= INFORMATION GIVEN =
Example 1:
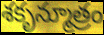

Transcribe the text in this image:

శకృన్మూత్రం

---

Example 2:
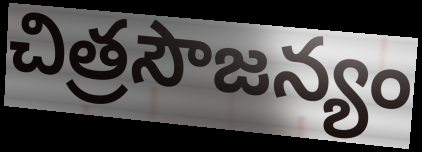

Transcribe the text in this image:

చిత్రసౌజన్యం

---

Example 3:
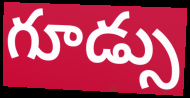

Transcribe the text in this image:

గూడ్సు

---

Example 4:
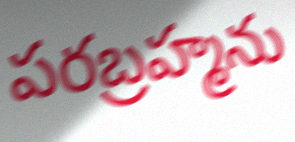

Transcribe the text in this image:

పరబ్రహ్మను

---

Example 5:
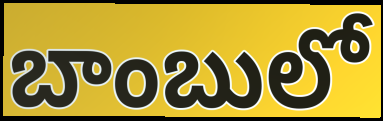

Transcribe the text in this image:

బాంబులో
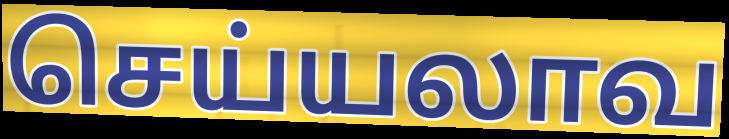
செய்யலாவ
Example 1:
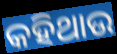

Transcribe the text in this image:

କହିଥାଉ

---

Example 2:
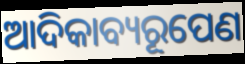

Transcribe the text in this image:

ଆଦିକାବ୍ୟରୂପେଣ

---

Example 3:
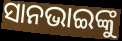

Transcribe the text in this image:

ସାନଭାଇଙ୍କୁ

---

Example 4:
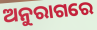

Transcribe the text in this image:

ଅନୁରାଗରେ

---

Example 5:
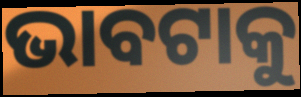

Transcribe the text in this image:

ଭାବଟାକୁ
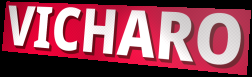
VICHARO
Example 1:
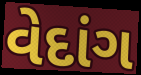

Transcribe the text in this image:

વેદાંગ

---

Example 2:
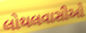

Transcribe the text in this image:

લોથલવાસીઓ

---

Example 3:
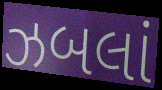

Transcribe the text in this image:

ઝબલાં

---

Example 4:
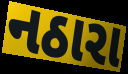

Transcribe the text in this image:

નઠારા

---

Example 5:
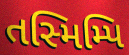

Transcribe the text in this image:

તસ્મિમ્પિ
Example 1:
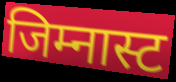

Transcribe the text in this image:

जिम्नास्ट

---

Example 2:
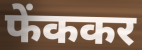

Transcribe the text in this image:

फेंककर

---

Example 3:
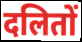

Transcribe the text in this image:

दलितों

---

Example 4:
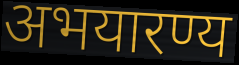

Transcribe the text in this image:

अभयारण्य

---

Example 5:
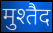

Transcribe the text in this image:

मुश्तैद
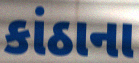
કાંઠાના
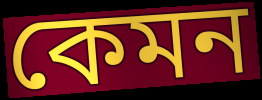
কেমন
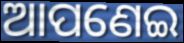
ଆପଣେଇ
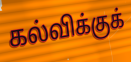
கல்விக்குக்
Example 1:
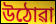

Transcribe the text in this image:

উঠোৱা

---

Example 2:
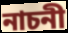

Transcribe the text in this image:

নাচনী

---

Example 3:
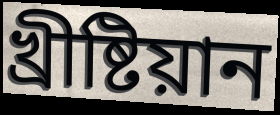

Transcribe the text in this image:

= TASK PROMPT =
List every line of the rows above as a numbered list, skipping blank lines and leaving out the pictures.

= RESULT FOR THIS TASK =
1. Example 1:
2. Transcribe the text in this image:
3. శకృన్మూత్రం
4. ---
5. Example 2:
6. Transcribe the text in this image:
7. చిత్రసౌజన్యం
8. ---
9. Example 3:
10. Transcribe the text in this image:
11. గూడ్సు
12. ---
13. Example 4:
14. Transcribe the text in this image:
15. పరబ్రహ్మను
16. ---
17. Example 5:
18. Transcribe the text in this image:
19. బాంబులో
20. செய்யலாவ
21. Example 1:
22. Transcribe the text in this image:
23. କହିଥାଉ
24. ---
25. Example 2:
26. Transcribe the text in this image:
27. ଆଦିକାବ୍ୟରୂପେଣ
28. ---
29. Example 3:
30. Transcribe the text in this image:
31. ସାନଭାଇଙ୍କୁ
32. ---
33. Example 4:
34. Transcribe the text in this image:
35. ଅନୁରାଗରେ
36. ---
37. Example 5:
38. Transcribe the text in this image:
39. ଭାବଟାକୁ
40. VICHARO
41. Example 1:
42. Transcribe the text in this image:
43. વેદાંગ
44. ---
45. Example 2:
46. Transcribe the text in this image:
47. લોથલવાસીઓ
48. ---
49. Example 3:
50. Transcribe the text in this image:
51. ઝબલાં
52. ---
53. Example 4:
54. Transcribe the text in this image:
55. નઠારા
56. ---
57. Example 5:
58. Transcribe the text in this image:
59. તસ્મિમ્પિ
60. Example 1:
61. Transcribe the text in this image:
62. जिम्नास्ट
63. ---
64. Example 2:
65. Transcribe the text in this image:
66. फेंककर
67. ---
68. Example 3:
69. Transcribe the text in this image:
70. दलितों
71. ---
72. Example 4:
73. Transcribe the text in this image:
74. अभयारण्य
75. ---
76. Example 5:
77. Transcribe the text in this image:
78. मुश्तैद
79. કાંઠાના
80. কেমন
81. ଆପଣେଇ
82. கல்விக்குக்
83. Example 1:
84. Transcribe the text in this image:
85. উঠোৱা
86. ---
87. Example 2:
88. Transcribe the text in this image:
89. নাচনী
90. ---
91. Example 3:
92. Transcribe the text in this image:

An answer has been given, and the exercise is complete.